Here is a helpful paragraph from Garrigou-Lagrange. I have read de Caussade several times and do highly recommend him. Also, of course, like many of you, I have read St. John of the Cross. I have read bits of the book by St. Francis de Sales and more lately, which is mentioned. I have not read Boudon.



GENEROUS ACCEPTANCE
There is, first of all, a general rule. These afflicted souls should be treated with kindness and helped that they may be led to full conformity to the divine will. The first rule of direction is that these souls should accept this trial generously for as long a time as, according to the good pleasure of God, it may last, and they should live in abandonment to the divine will. Moreover, as a general rule, the more generously they accept this purification, the quicker it will end, since the effect for which God wills it, will be more promptly accomplished. If it is more intense, it will generally be shorter (like the purification of purgatory) unless the soul is to suffer specially for sinners, over and above its personal purification.
Excellent books have been written on abandonment to Providence in this period of the spiritual life. Besides The Dark Night (Bk. II) of St. John of the Cross, there is the Treatise on The Love of God (Bk. IX) of St. Francis de Sales on the love of submission and of holy indifference in spiritual afflictions.(1) In the seventeenth century, Father A. Piny, O.P., wrote Le plus parfait, or the way of abandonment to the will of God, and also L'Etat du pur amour.
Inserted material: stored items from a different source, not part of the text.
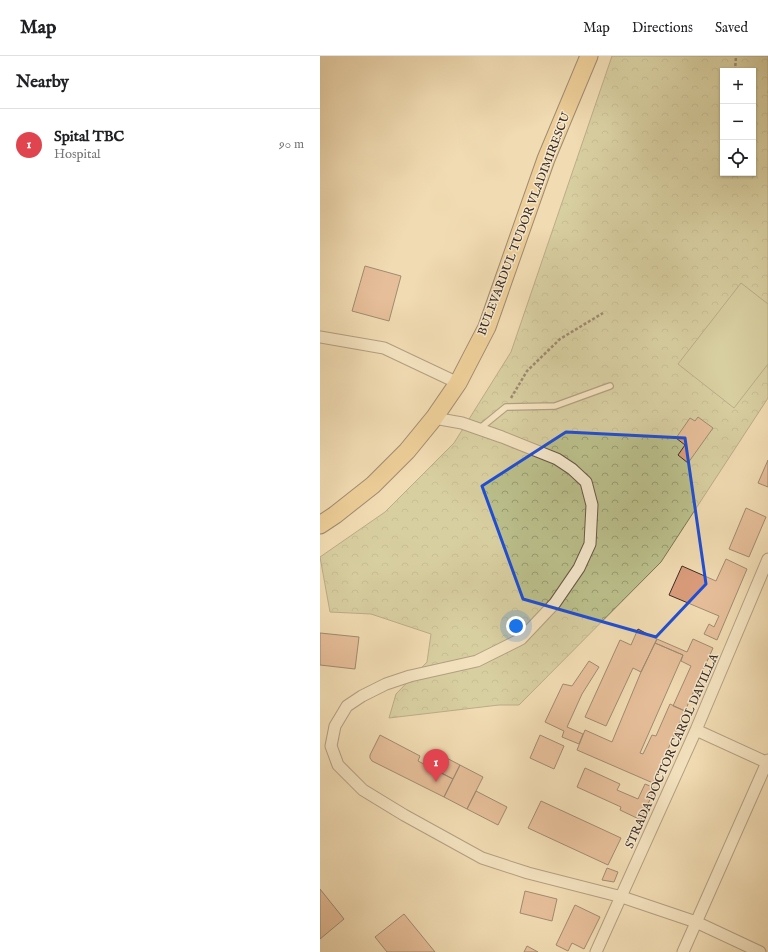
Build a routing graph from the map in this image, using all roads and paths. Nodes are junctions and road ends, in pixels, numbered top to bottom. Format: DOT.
graph roads {
  1 [pos="589,56"];
  2 [pos="736,56"];
  3 [pos="734,68"];
  4 [pos="603,313"];
  5 [pos="320,337"];
  6 [pos="458,384"];
  7 [pos="610,386"];
  8 [pos="506,407"];
  9 [pos="434,418"];
  10 [pos="479,429"];
  11 [pos="320,525"];
  12 [pos="768,559"];
  13 [pos="696,730"];
  14 [pos="768,762"];
  15 [pos="622,897"];
  16 [pos="696,922"];
  17 [pos="596,952"];
  18 [pos="682,952"];
  19 [pos="760,952"];
  1 -- 6 [label="main road, BULEVARDUL TUDOR VLADIMIRESCU"];
  2 -- 3 [label="path"];
  4 -- 8 [label="path"];
  5 -- 6 [label="street"];
  6 -- 9 [label="main road, BULEVARDUL TUDOR VLADIMIRESCU"];
  7 -- 8 [label="lane"];
  8 -- 10 [label="lane"];
  9 -- 10 [label="street"];
  9 -- 11 [label="main road, BULEVARDUL TUDOR VLADIMIRESCU"];
  10 -- 15 [label="street"];
  12 -- 13 [label="street, STRADA DOCTOR CAROL DAVILLA"];
  13 -- 14 [label="street"];
  13 -- 15 [label="street, STRADA DOCTOR CAROL DAVILLA"];
  14 -- 16 [label="street"];
  15 -- 16 [label="street"];
  15 -- 17 [label="street, STRADA DOCTOR CAROL DAVILLA"];
  16 -- 18 [label="street"];
  16 -- 19 [label="street"];
}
In the same period we find Les saintes voies de la croix by the Venerable Henry Mary Boudon; in the eighteenth century, Abandonment to Divine Providence by Father de Caussade, S.J.; and recently (1919), Le saint abandon by Dom Vitalis Lehodey, O.C.R.
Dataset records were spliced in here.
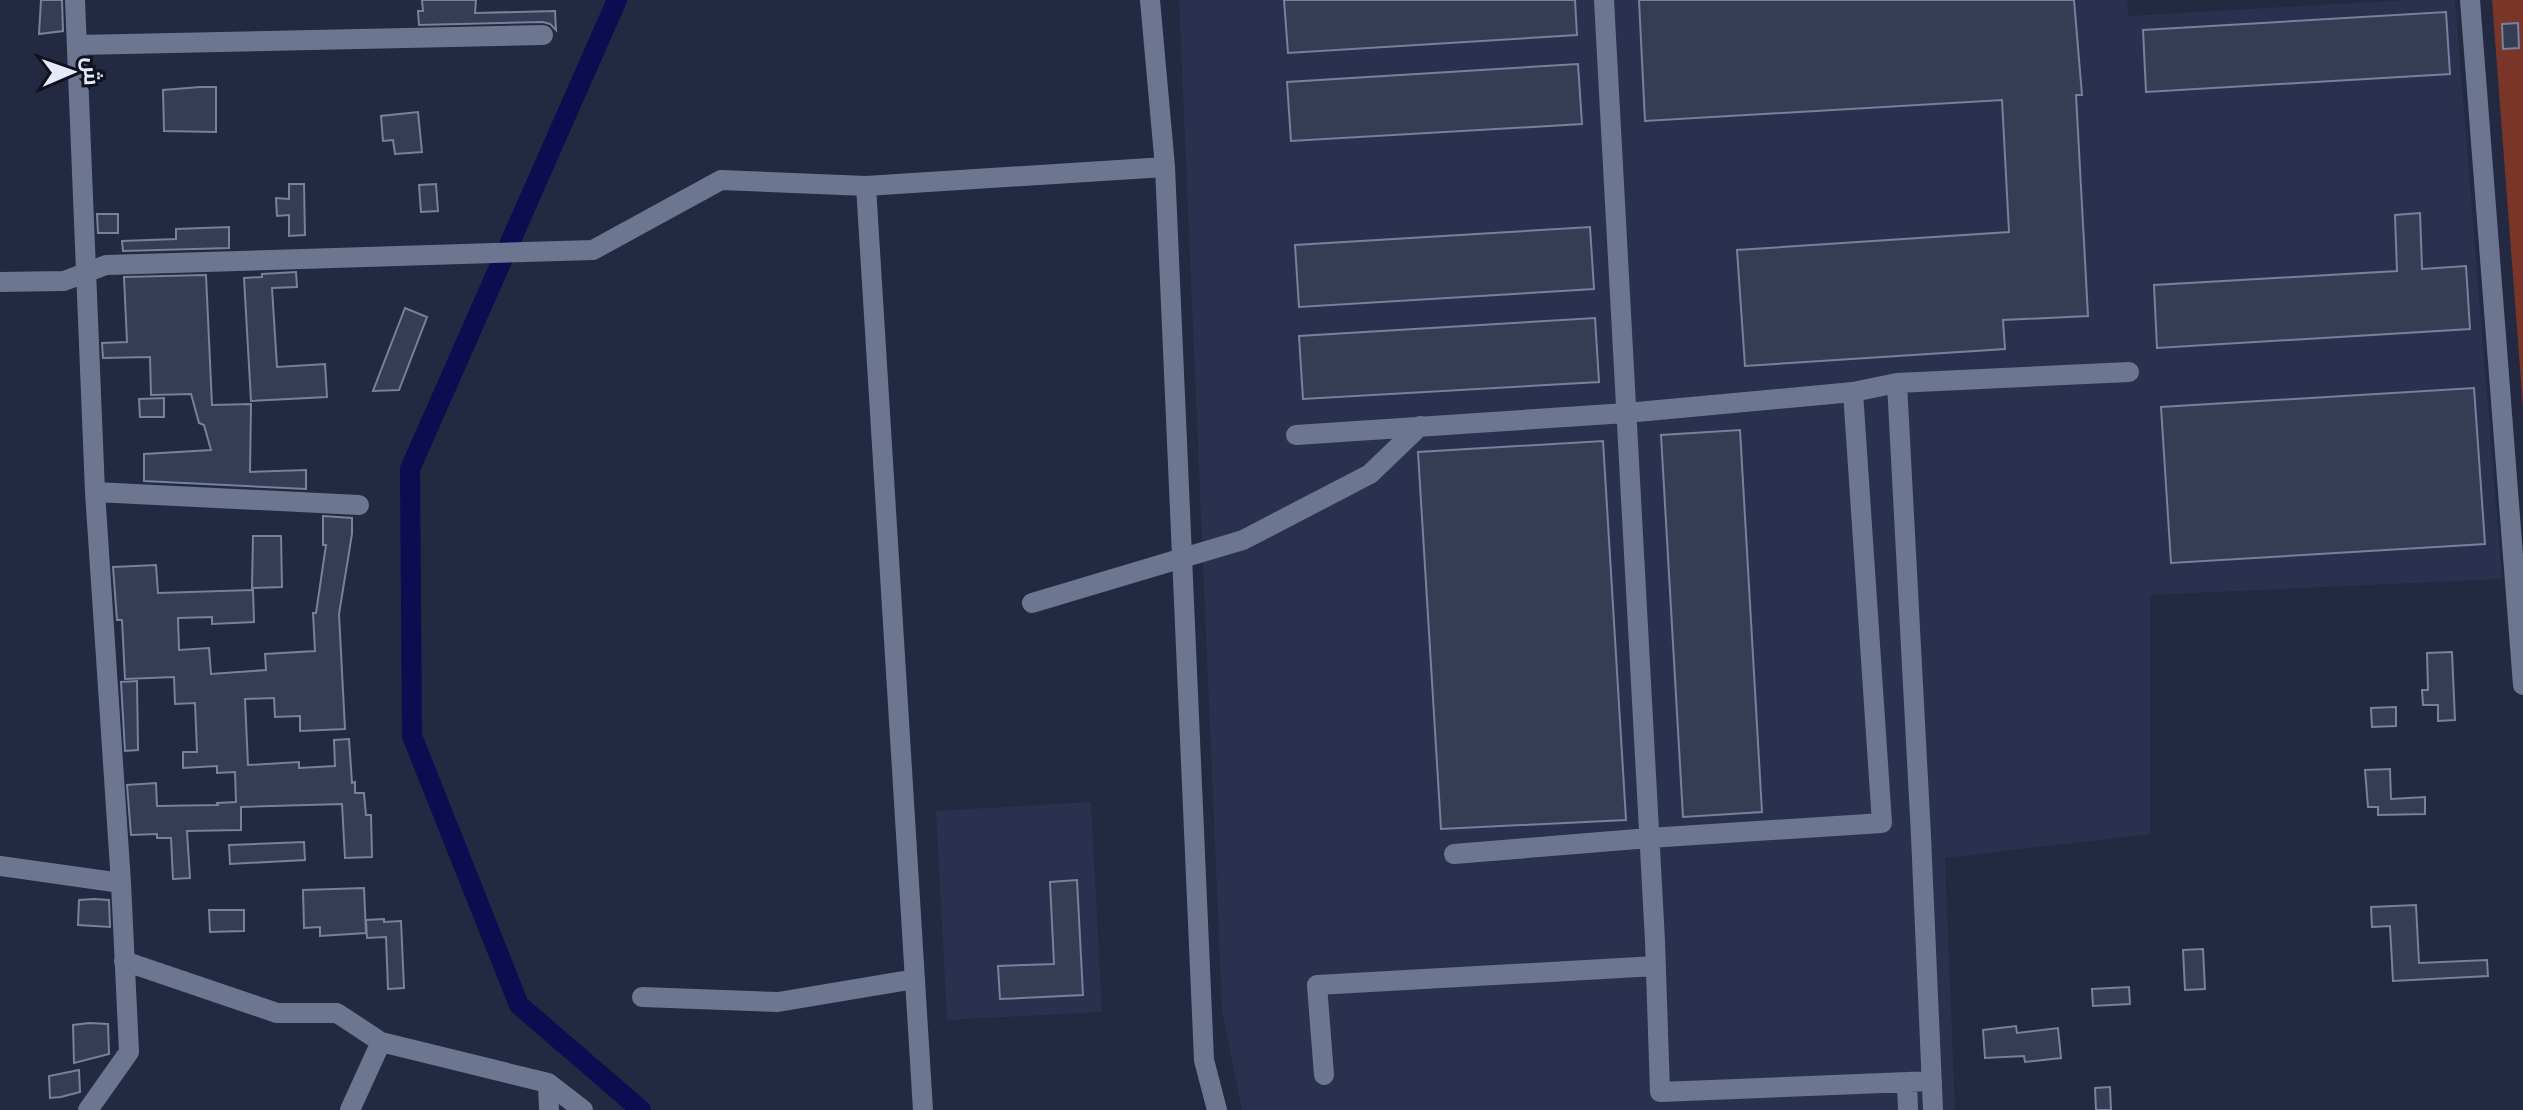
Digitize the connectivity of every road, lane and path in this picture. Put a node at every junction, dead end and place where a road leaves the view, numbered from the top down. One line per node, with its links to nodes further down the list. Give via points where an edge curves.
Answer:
1 (75, 0): 6 (street)
2 (1150, 0): 7 (street)
3 (1604, 0): 14 (street)
4 (2470, 0): 21 (street)
5 (543, 35): 6 (street)
6 (77, 45): 9 (street)
7 (1165, 167): 8 (street); 19 (street)
8 (866, 186): 9 (street, via 721,180 593,250 106,265); 28 (street)
9 (85, 273): 10 (street, via 64,281); 17 (street)
10 (0, 282)
11 (2129, 372): 12 (street)
12 (1897, 383): 13 (street); 32 (street)
13 (1853, 392): 14 (street); 22 (street, via 1882,823)
14 (1626, 413): 15 (street); 22 (street)
15 (1420, 426): 16 (street); 19 (street, via 1370,474 1243,540)
16 (1296, 435)
17 (95, 492): 18 (street); 25 (street)
18 (359, 505)
19 (1182, 558): 20 (street); 40 (street, via 1204,1060)
20 (1032, 603)
21 (2523, 685)
22 (1649, 838): 23 (street); 27 (street)
23 (1454, 854)
24 (0, 866): 25 (street)
25 (121, 883): 26 (street)
26 (124, 961): 30 (street, via 277,1013 337,1013); 35 (street, via 129,1052)
27 (1656, 966): 31 (street, via 1317,985); 33 (street, via 1660,1092)
28 (915, 979): 29 (street, via 778,1002); 39 (street)
29 (642, 997)
30 (381, 1042): 34 (street); 36 (street)
31 (1324, 1075)
32 (1932, 1081): 33 (street); 42 (street)
33 (1907, 1082): 41 (street)
34 (548, 1083): 37 (street); 38 (street)
35 (88, 1110)
36 (350, 1110)
37 (549, 1110)
38 (583, 1110)
39 (923, 1110)
40 (1217, 1110)
41 (1908, 1110)
42 (1933, 1110)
I have warned people about quietism two years in a blog or two, and here is a reminder from Garrigou-Lagrange.

In this question of abandonment, two dangers must be avoided: quietism and the opposing error. Quietism or semi-quietism denies the necessity of our cooperation and goes so far as to demand in these trials the sacrifice of our hope or desire of salvation.(2) On the contrary, we must in this case, as St. Paul says: "Against hope believe in hope." (3)

A delicate balance is needed between action and inaction. I believe the Holy Spirit can directly help here, and, of course, one must do what is needed in one's daily responsibilities.
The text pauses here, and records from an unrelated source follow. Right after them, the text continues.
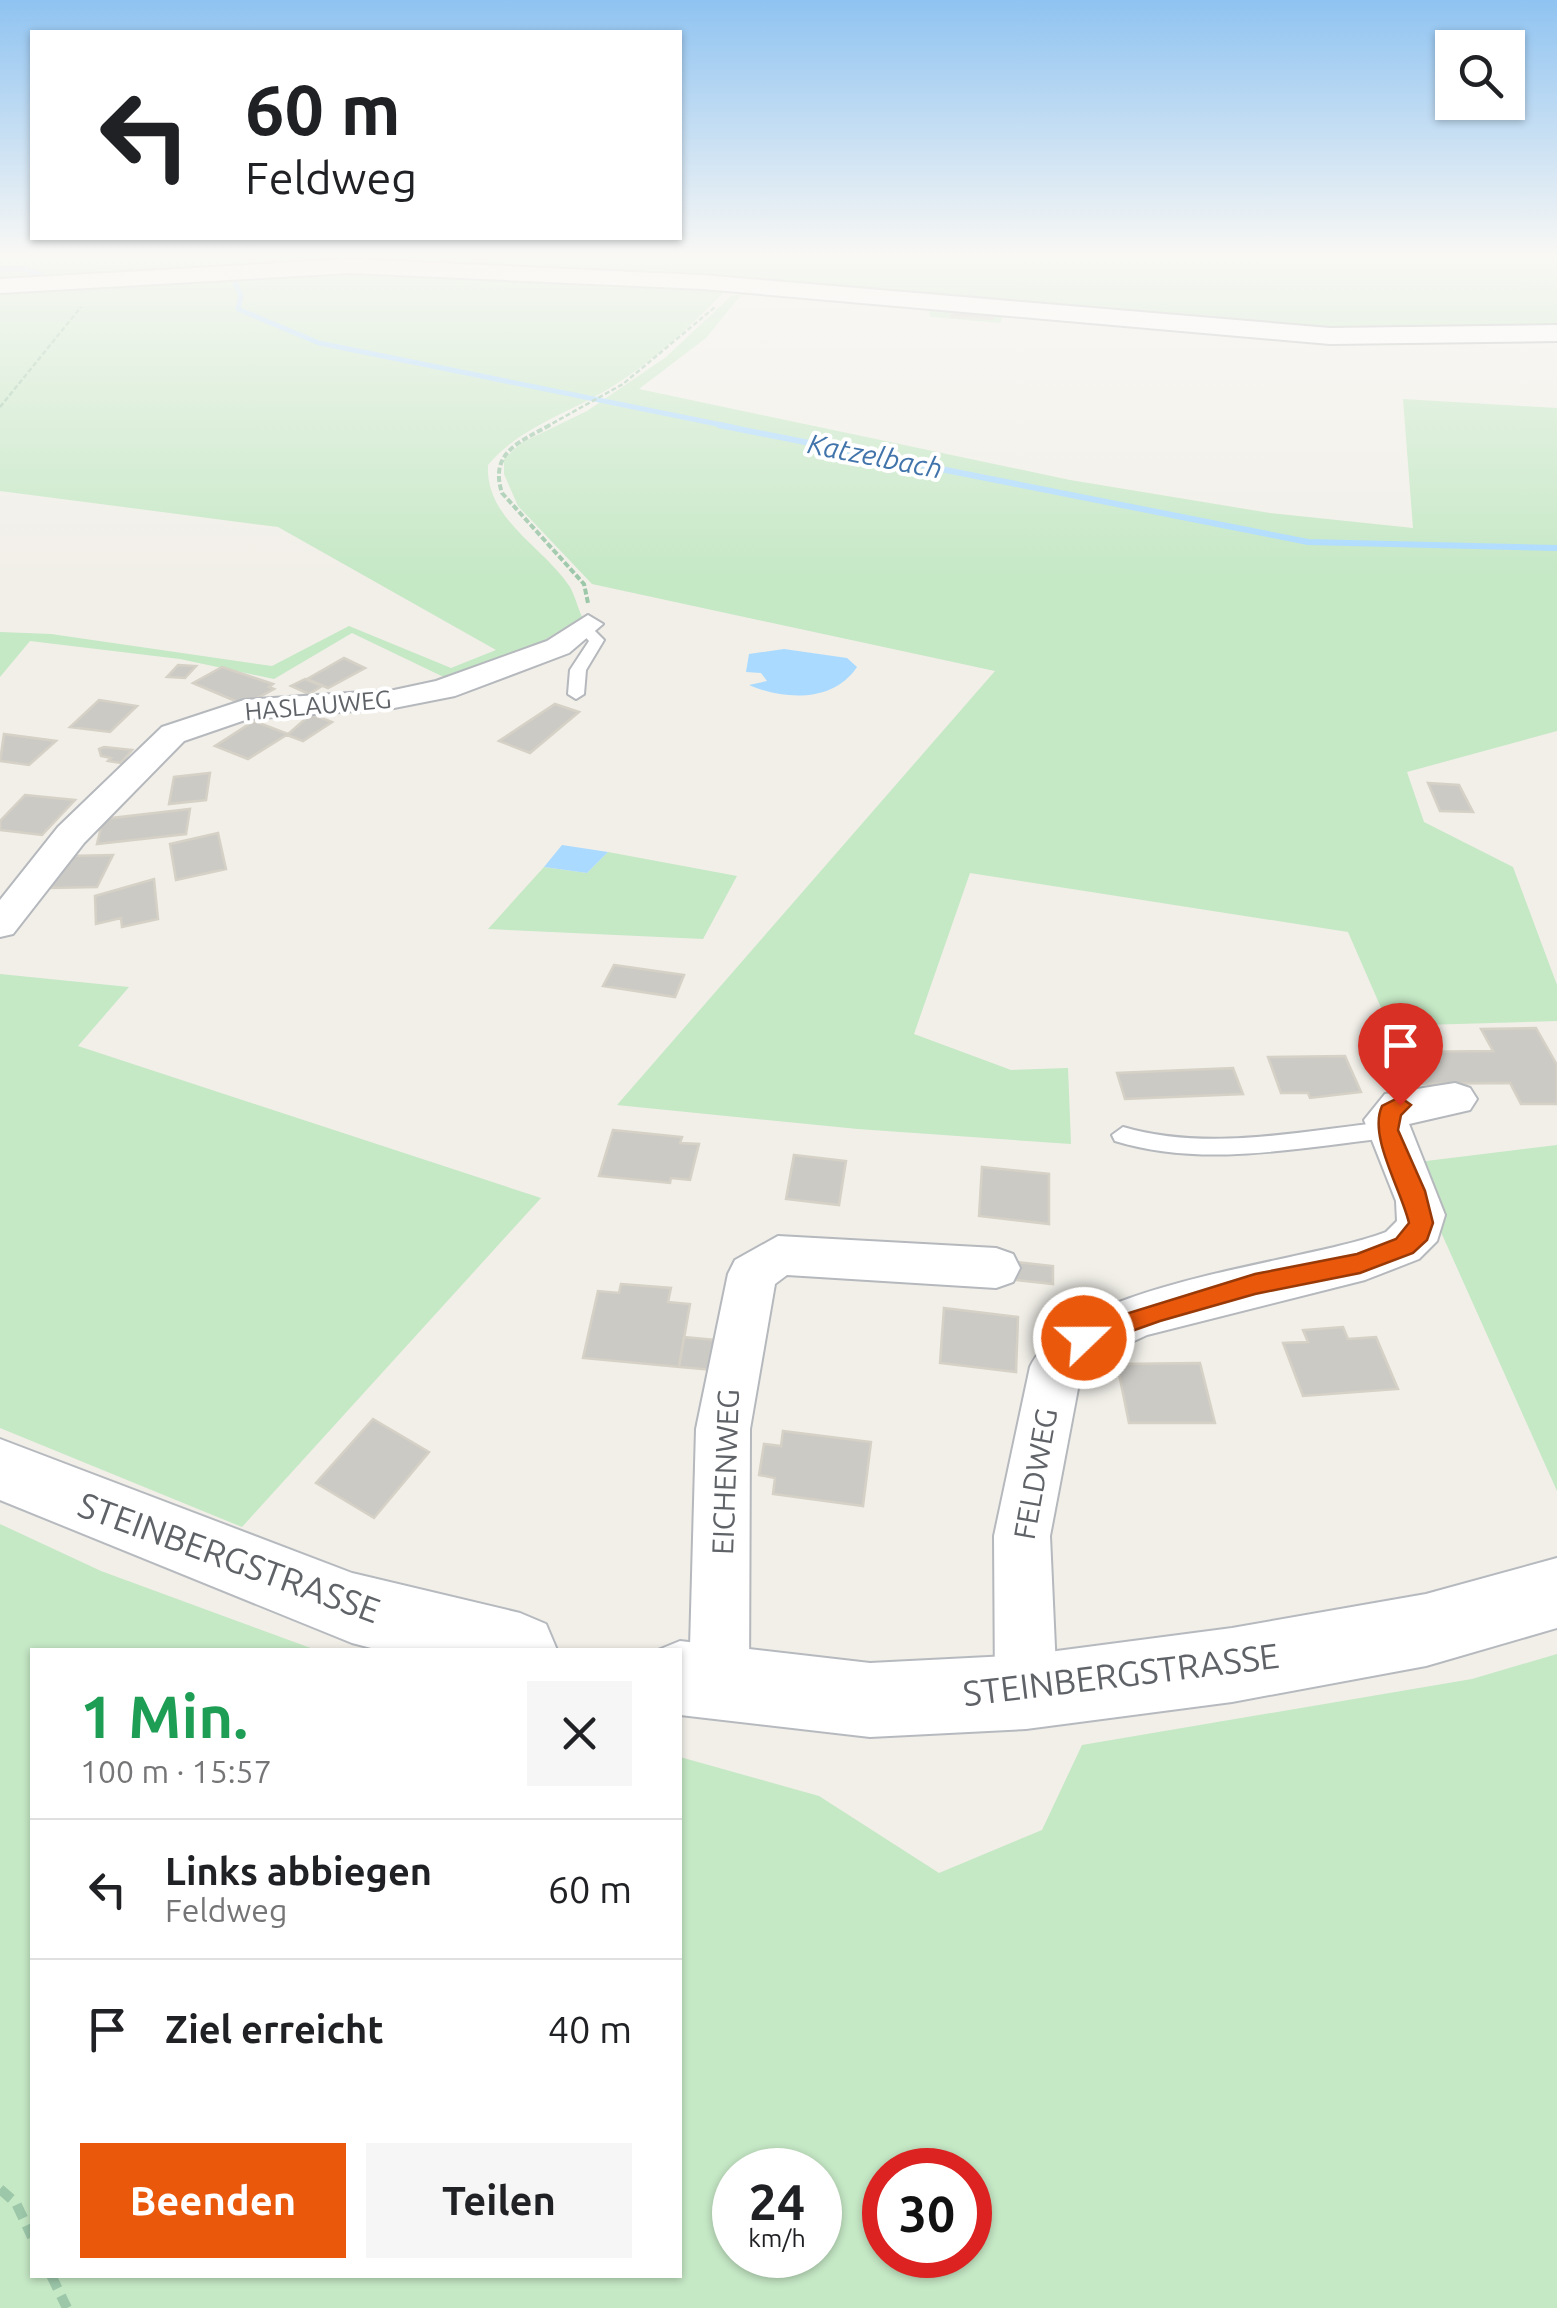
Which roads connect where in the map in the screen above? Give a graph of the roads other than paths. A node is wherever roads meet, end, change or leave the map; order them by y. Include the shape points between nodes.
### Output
1 (586, 627) joint
2 (576, 694) dead end
3 (0, 924) edge
4 (1455, 1099) dead end
5 (1387, 1130) junction
6 (1124, 1134) dead end
7 (996, 1268) dead end
8 (0, 1470) edge
9 (1557, 1593) edge
10 (512, 1648) edge
11 (699, 1681) edge
12 (1026, 1692) junction

1 - 2 lane via 597,640 578,670
1 - 3 street, HASLAUWEG via 530,659 444,689 394,700 244,710 173,734 71,835
4 - 5 street via 1400,1105 1390,1111
5 - 6 lane via 1185,1148
5 - 12 street, FELDWEG via 1421,1223 1404,1246 1360,1264 1255,1284 1111,1325 1068,1349 1056,1366 1022,1536
7 - 11 street, EICHENWEG via 778,1255 752,1274 723,1428
8 - 10 street, STEINBERGSTRASSE via 352,1608
9 - 12 street, STEINBERGSTRASSE via 1426,1630
11 - 12 street, STEINBERGSTRASSE via 870,1700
The contrary error would consist in exaggerating the necessity of our cooperation while diminishing that of prayer and disregarding the efficacy of our petitions and the conduct of Providence which directs all. It would amount to a sort of practical naturalism. Tried souls should, on the contrary, pray particularly, ask the help of God to persevere in faith, trust, and love. They must be told that, if they continue to pray in this severe trial, it is a sign that, in spite of appearances, their prayer is granted; for no one can continue to pray without a new actual grace. And God who, from all eternity, has foreseen and willed our prayers, excites them in us.

Perseverance is a grace. One lives by Faith, which is hoping and trusting in God for that which is not seen.

To this general rule of the generous acceptance of the trial in conformity with the divine will, must be added three special rules relating to the three theological virtues, by which especially one must live during the night of the spirit.Here more particularly is verified the expression: "The just man liveth by faith." (4) The night of the spirit is that of faith whose object is obscure mysteries which appear so much the more obscure in proportion as they are higher above the senses. St. Thomas often says: "Fides est de non visis," the object of faith is things not seen. One does not believe on testimony what one sees.

I cannot emphasize this boldface section enough. Only by Faith and not anxiety or pushing or impatience, does the passive purification lead to light and finally, union with God. Teresa urges us to persistence. Peter showed us not to walk away. Keep going, even if the going seems like baby steps.